EXERCISE AIM: Please work out how many lines in the data below hold the word "nose", and state only the number.

EXTRACTED MATERIAL:
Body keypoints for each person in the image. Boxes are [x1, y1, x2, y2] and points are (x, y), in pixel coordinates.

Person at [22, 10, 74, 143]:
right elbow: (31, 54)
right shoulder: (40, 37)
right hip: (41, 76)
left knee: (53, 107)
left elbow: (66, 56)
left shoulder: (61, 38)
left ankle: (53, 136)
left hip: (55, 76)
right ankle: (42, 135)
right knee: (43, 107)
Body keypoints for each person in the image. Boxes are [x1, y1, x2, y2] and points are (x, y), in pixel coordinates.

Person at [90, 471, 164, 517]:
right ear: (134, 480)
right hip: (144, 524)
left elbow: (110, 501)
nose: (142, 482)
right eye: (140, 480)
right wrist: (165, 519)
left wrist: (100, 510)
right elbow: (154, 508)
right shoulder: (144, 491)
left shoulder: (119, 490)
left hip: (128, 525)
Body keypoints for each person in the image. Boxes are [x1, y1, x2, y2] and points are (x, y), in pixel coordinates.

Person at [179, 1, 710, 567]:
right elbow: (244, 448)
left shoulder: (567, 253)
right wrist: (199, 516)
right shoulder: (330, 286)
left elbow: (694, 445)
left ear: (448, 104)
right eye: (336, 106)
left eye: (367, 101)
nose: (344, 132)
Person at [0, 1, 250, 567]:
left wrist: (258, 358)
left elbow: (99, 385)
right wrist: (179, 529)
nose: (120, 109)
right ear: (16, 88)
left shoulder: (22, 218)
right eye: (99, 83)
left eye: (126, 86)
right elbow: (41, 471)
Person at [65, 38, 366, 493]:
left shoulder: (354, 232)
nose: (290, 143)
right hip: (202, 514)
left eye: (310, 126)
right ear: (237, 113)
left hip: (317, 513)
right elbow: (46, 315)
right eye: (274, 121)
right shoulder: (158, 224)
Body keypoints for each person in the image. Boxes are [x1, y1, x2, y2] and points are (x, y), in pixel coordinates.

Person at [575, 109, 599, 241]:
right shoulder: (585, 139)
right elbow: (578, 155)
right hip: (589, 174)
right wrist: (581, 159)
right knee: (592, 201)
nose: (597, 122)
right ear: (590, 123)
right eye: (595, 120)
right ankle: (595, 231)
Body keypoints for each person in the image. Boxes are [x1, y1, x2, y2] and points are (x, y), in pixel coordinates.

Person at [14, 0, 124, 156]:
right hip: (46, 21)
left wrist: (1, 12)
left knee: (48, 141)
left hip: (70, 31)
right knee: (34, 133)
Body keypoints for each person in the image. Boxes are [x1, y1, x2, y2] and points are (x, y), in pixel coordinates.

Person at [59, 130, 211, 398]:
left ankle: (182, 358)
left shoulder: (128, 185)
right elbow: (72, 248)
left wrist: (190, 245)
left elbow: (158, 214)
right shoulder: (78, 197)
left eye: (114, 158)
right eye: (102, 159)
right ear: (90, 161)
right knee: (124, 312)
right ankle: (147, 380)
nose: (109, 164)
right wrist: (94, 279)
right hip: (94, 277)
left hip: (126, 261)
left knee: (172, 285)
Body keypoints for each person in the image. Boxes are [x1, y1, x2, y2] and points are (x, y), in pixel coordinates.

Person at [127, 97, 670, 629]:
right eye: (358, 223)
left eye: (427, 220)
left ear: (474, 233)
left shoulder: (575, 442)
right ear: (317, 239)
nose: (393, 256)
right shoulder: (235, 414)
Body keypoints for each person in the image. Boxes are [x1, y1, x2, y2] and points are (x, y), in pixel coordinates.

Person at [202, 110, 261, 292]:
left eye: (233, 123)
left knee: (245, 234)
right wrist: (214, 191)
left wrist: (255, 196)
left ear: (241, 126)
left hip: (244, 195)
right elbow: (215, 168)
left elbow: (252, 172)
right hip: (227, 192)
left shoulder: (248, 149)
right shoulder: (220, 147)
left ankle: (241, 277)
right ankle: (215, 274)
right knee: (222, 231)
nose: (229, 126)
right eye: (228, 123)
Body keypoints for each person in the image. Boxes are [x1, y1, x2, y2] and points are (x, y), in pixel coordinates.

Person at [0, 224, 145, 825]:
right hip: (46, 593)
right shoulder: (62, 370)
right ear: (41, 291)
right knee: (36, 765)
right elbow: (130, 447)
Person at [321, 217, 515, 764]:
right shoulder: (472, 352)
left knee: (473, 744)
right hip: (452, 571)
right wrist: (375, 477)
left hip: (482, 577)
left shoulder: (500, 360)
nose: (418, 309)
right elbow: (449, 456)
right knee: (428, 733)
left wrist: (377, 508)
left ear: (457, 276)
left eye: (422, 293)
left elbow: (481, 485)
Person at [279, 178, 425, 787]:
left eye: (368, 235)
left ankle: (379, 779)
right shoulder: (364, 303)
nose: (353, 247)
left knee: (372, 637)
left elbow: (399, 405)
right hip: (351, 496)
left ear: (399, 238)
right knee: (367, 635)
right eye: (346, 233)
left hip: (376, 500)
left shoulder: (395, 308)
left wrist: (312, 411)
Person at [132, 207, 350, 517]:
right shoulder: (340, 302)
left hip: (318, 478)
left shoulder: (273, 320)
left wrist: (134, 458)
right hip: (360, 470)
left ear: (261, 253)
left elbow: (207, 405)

TASK ANSWER: 10